To do
Could you express the lines from the one containing "se bazează economia" up to and including the one containing "consumatori. Aceste probleme" as a JSON list of strings, with one string per line and any blank lines left out?

[[ Records supplied, beginning ]]

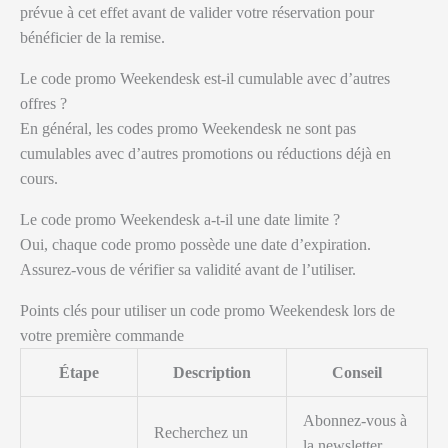
prévue à cet effet avant de valider votre réservation pour
bénéficier de la remise.
Le code promo Weekendesk est-il cumulable avec d’autres
offres ?
En général, les codes promo Weekendesk ne sont pas
cumulables avec d’autres promotions ou réductions déjà en
cours.
Le code promo Weekendesk a-t-il une date limite ?
Oui, chaque code promo possède une date d’expiration.
Assurez-vous de vérifier sa validité avant de l’utiliser.
Points clés pour utiliser un code promo Weekendesk lors de
votre première commande
Étape
Description
Conseil
Abonnez-vous à
Recherchez un
la newsletter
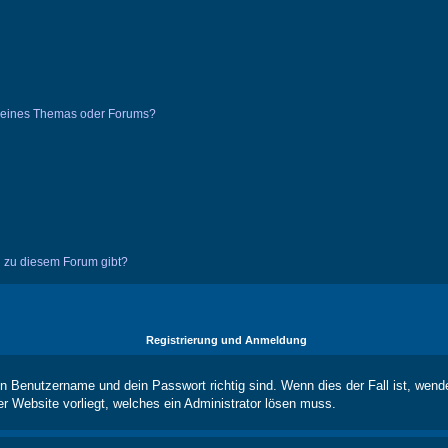
g eines Themas oder Forums?
n zu diesem Forum gibt?
Registrierung und Anmeldung
in Benutzername und dein Passwort richtig sind. Wenn dies der Fall ist, wend
er Website vorliegt, welches ein Administrator lösen muss.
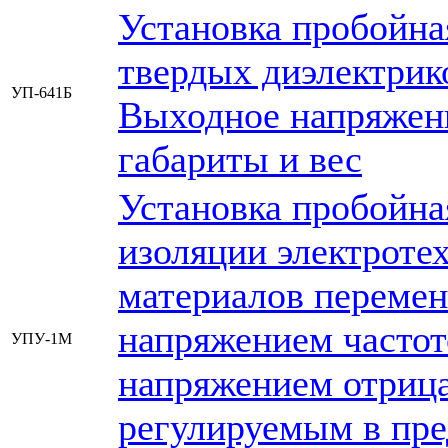
Установка пробойна
твердых диэлектрик
УП-641Б
Выходное напряжен
габариты и вес
Установка пробойна
изоляции электроте
материалов переме
напряжением часто
УПУ-1М
напряжением отрица
регулируемым в пред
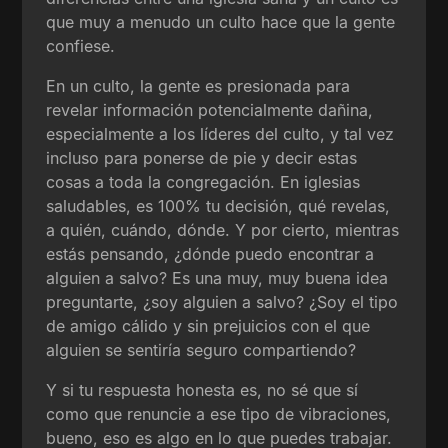
que muy a menudo un culto hace que la gente
confiese.
En un culto, la gente es presionada para
revelar información potencialmente dañina,
especialmente a los líderes del culto, y tal vez
incluso para ponerse de pie y decir estas
cosas a toda la congregación. En iglesias
saludables, es 100% tu decisión, qué revelas,
a quién, cuándo, dónde. Y por cierto, mientras
estás pensando, ¿dónde puedo encontrar a
alguien a salvo? Es una muy, muy buena idea
preguntarte, ¿soy alguien a salvo? ¿Soy el tipo
de amigo cálido y sin prejuicios con el que
alguien se sentiría seguro compartiendo?
Y si tu respuesta honesta es, no sé que sí
como que renuncie a ese tipo de vibraciones,
bueno, eso es algo en lo que puedes trabajar.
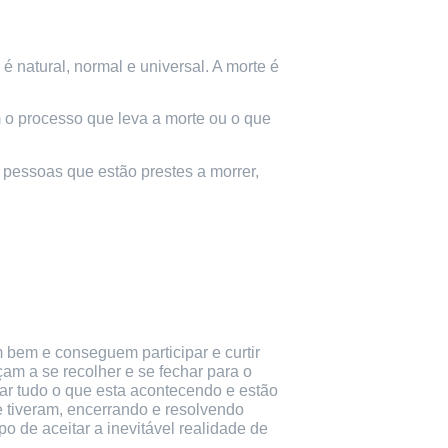
é natural, normal e universal. A morte é
o processo que leva a morte ou o que
 pessoas que estão prestes a morrer,
bem e conseguem participar e curtir
am a se recolher e se fechar para o
zar tudo o que esta acontecendo e estão
e tiveram, encerrando e resolvendo
 de aceitar a inevitável realidade de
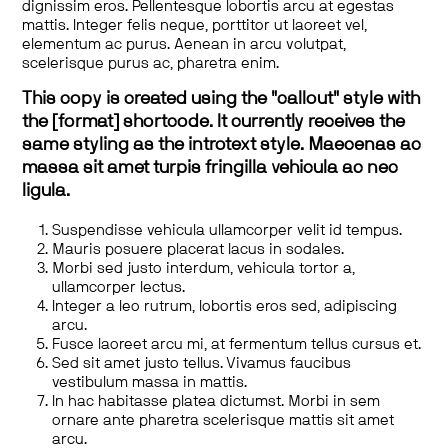
dignissim eros. Pellentesque lobortis arcu at egestas
mattis. Integer felis neque, porttitor ut laoreet vel,
elementum ac purus. Aenean in arcu volutpat,
scelerisque purus ac, pharetra enim.
This copy is created using the "callout" style with
the [format] shortcode. It currently receives the
same styling as the introtext style. Maecenas ac
massa sit amet turpis fringilla vehicula ac nec
ligula.
Suspendisse vehicula ullamcorper velit id tempus.
Mauris posuere placerat lacus in sodales.
Morbi sed justo interdum, vehicula tortor a,
ullamcorper lectus.
Integer a leo rutrum, lobortis eros sed, adipiscing
arcu.
Fusce laoreet arcu mi, at fermentum tellus cursus et.
Sed sit amet justo tellus. Vivamus faucibus
vestibulum massa in mattis.
In hac habitasse platea dictumst. Morbi in sem
ornare ante pharetra scelerisque mattis sit amet
arcu.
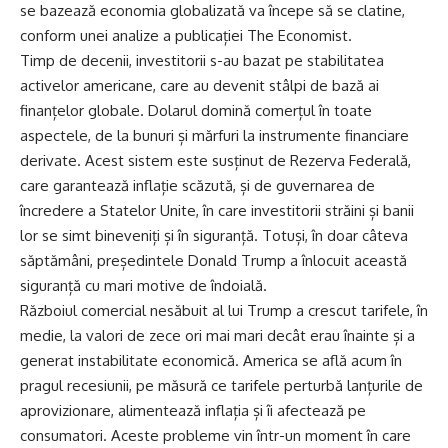
se bazează economia globalizată va începe să se clatine,
conform unei analize a publicației The Economist.
Timp de decenii, investitorii s-au bazat pe stabilitatea
activelor americane, care au devenit stâlpi de bază ai
finanțelor globale. Dolarul domină comerțul în toate
aspectele, de la bunuri și mărfuri la instrumente financiare
derivate. Acest sistem este susținut de Rezerva Federală,
care garantează inflație scăzută, și de guvernarea de
încredere a Statelor Unite, în care investitorii străini și banii
lor se simt bineveniți și în siguranță. Totuși, în doar câteva
săptămâni, președintele Donald Trump a înlocuit această
siguranță cu mari motive de îndoială.
Războiul comercial nesăbuit al lui Trump a crescut tarifele, în
medie, la valori de zece ori mai mari decât erau înainte și a
generat instabilitate economică. America se află acum în
pragul recesiunii, pe măsură ce tarifele perturbă lanțurile de
aprovizionare, alimentează inflația și îi afectează pe
consumatori. Aceste probleme vin într-un moment în care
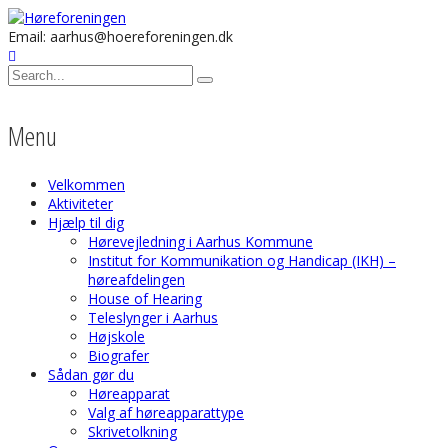
Email: aarhus@hoereforeningen.dk
Menu
Velkommen
Aktiviteter
Hjælp til dig
Hørevejledning i Aarhus Kommune
Institut for Kommunikation og Handicap (IKH) –
høreafdelingen
House of Hearing
Teleslynger i Aarhus
Højskole
Biografer
Sådan gør du
Høreapparat
Valg af høreapparattype
Skrivetolkning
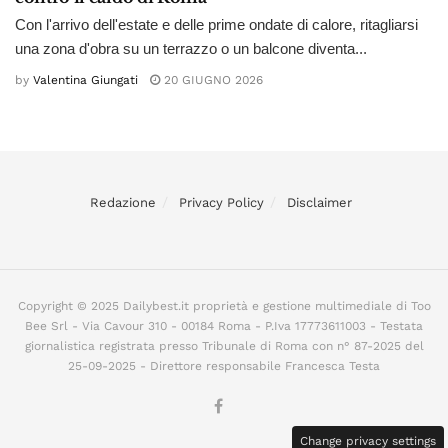
Con l'arrivo dell'estate e delle prime ondate di calore, ritagliarsi
una zona d'obra su un terrazzo o un balcone diventa...
by
Valentina Giungati
20 GIUGNO 2026
Redazione
Privacy Policy
Disclaimer
Copyright © 2025 Dailybest.it proprietà e gestione multimediale di Too
Bee Srl - Via Cavour 310 - 00184 Roma - P.Iva 17773611003 - Testata
giornalistica registrata presso Tribunale di Roma con n° 87-2025 del
25-09-2025 - Direttore responsabile Francesca Testa
Change privacy settings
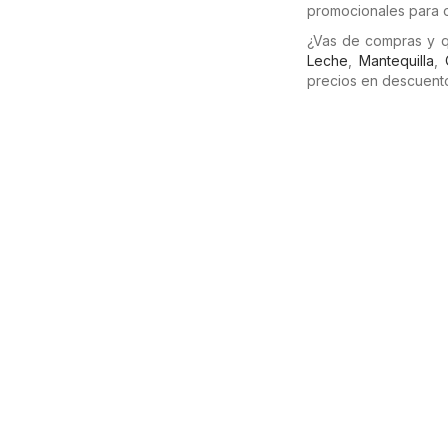
promocionales para o
¿Vas de compras y q
Leche
,
Mantequilla
,
precios en descuento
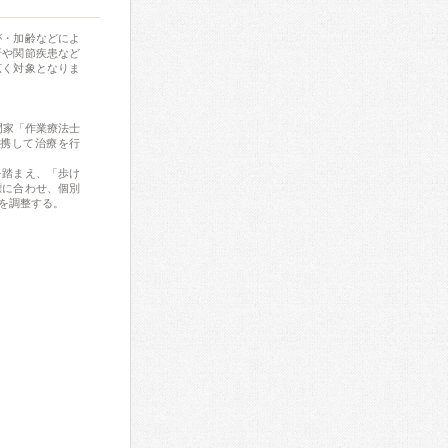
が・加齢などによ
折や関節疾患など
広く対象となりま
門家「作業療法士
連携して治療を行
を踏まえ、「歩け
標に合わせ、個別
を調整する。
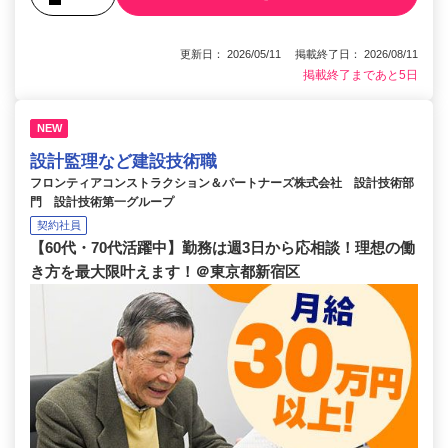
更新日： 2026/05/11 掲載終了日： 2026/08/11
掲載終了まであと5日
NEW
設計監理など建設技術職
フロンティアコンストラクション＆パートナーズ株式会社 設計技術部
門 設計技術第一グループ
契約社員
【60代・70代活躍中】勤務は週3日から応相談！理想の働
き方を最大限叶えます！＠東京都新宿区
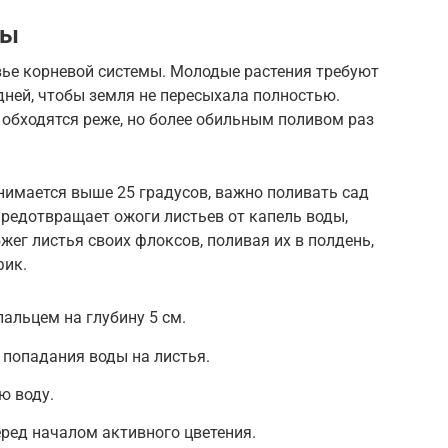
вы
ье корневой системы. Молодые растения требуют
дней, чтобы земля не пересыхала полностью.
обходятся реже, но более обильным поливом раз
днимается выше 25 градусов, важно поливать сад
предотвращает ожоги листьев от капель воды,
ег листья своих флоксов, поливая их в полдень,
фик.
альцем на глубину 5 см.
 попадания воды на листья.
ю воду.
ред началом активного цветения.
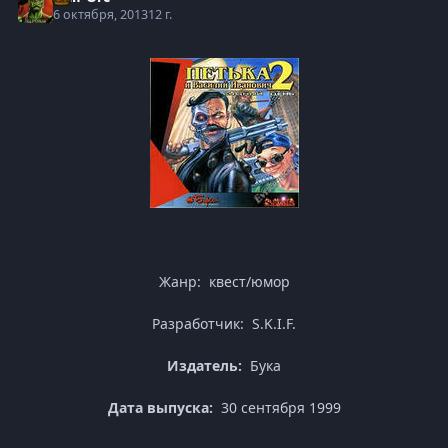
6 октября, 2013
12 г.
Жанр: квест/юмор
Разработчик: S.K.I.F.
Издатель:
Бука
Дата выпуска:
30 сентября 1999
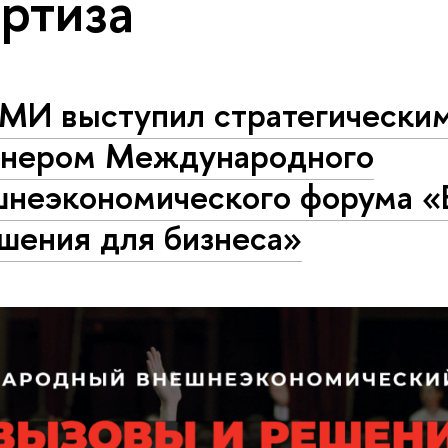
ртиза
МИ выступил стратегически
тнером Международного
шнеэкономического форума 
шения для бизнеса»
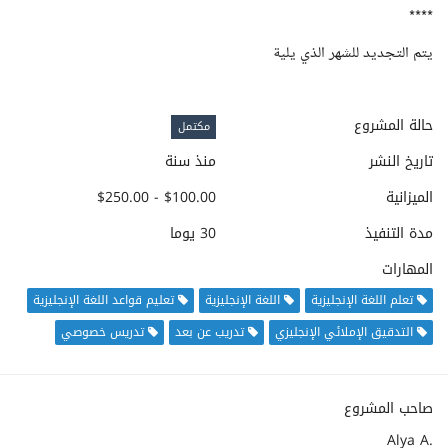
****
يتم التجديد للشهر الذي يلية
حالة المشروع
مكتمل
تاريخ النشر
منذ سنة
الميزانية
$100.00 - $250.00
مدة التنفيذ
30 يوما
المهارات
تعلم اللغة الإنجليزية
اللغة الإنجليزية
تعليم قواعد اللغة الإنجليزية
التدقيق الإملائي الإنجليزي
تدريب عن بعد
تدريس خصوصي
صاحب المشروع
Alya A.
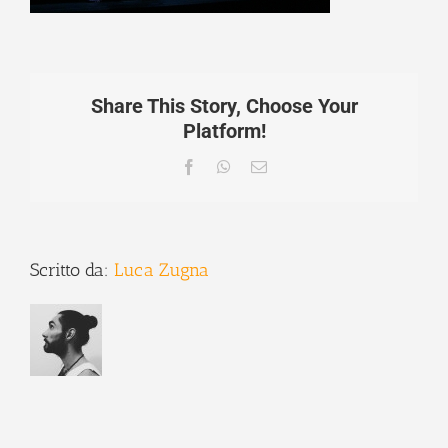
Share This Story, Choose Your
Platform!
Facebook
WhatsApp
Email
Scritto da:
Luca Zugna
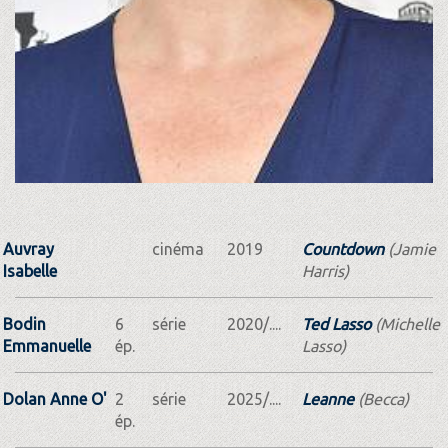
Auvray
cinéma
2019
Countdown
(Jamie
Isabelle
Harris)
Bodin
6
série
2020/....
Ted Lasso
(Michelle
Emmanuelle
ép.
Lasso)
Dolan Anne O'
2
série
2025/....
Leanne
(Becca)
ép.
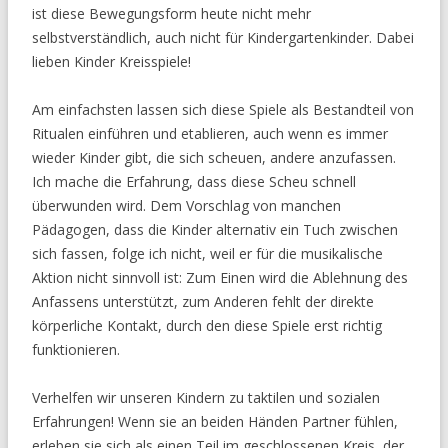
ist diese Bewegungsform heute nicht mehr
selbstverständlich, auch nicht für Kindergartenkinder. Dabei
lieben Kinder Kreisspiele!
Am einfachsten lassen sich diese Spiele als Bestandteil von
Ritualen einführen und etablieren, auch wenn es immer
wieder Kinder gibt, die sich scheuen, andere anzufassen.
Ich mache die Erfahrung, dass diese Scheu schnell
überwunden wird. Dem Vorschlag von manchen
Pädagogen, dass die Kinder alternativ ein Tuch zwischen
sich fassen, folge ich nicht, weil er für die musikalische
Aktion nicht sinnvoll ist: Zum Einen wird die Ablehnung des
Anfassens unterstützt, zum Anderen fehlt der direkte
körperliche Kontakt, durch den diese Spiele erst richtig
funktionieren.
Verhelfen wir unseren Kindern zu taktilen und sozialen
Erfahrungen! Wenn sie an beiden Händen Partner fühlen,
erleben sie sich als einen Teil im geschlossenen Kreis, der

[[ Records supplied, end ]]

Written solution
[
  "se bazează economia globalizată va începe să se clatine,",
  "conform unei analize a publicației The Economist.",
  "Timp de decenii, investitorii s-au bazat pe stabilitatea",
  "activelor americane, care au devenit stâlpi de bază ai",
  "finanțelor globale. Dolarul domină comerțul în toate",
  "aspectele, de la bunuri și mărfuri la instrumente financiare",
  "derivate. Acest sistem este susținut de Rezerva Federală,",
  "care garantează inflație scăzută, și de guvernarea de",
  "încredere a Statelor Unite, în care investitorii străini și banii",
  "lor se simt bineveniți și în siguranță. Totuși, în doar câteva",
  "săptămâni, președintele Donald Trump a înlocuit această",
  "siguranță cu mari motive de îndoială.",
  "Războiul comercial nesăbuit al lui Trump a crescut tarifele, în",
  "medie, la valori de zece ori mai mari decât erau înainte și a",
  "generat instabilitate economică. America se află acum în",
  "pragul recesiunii, pe măsură ce tarifele perturbă lanțurile de",
  "aprovizionare, alimentează inflația și îi afectează pe",
  "consumatori. Aceste probleme vin într-un moment în care"
]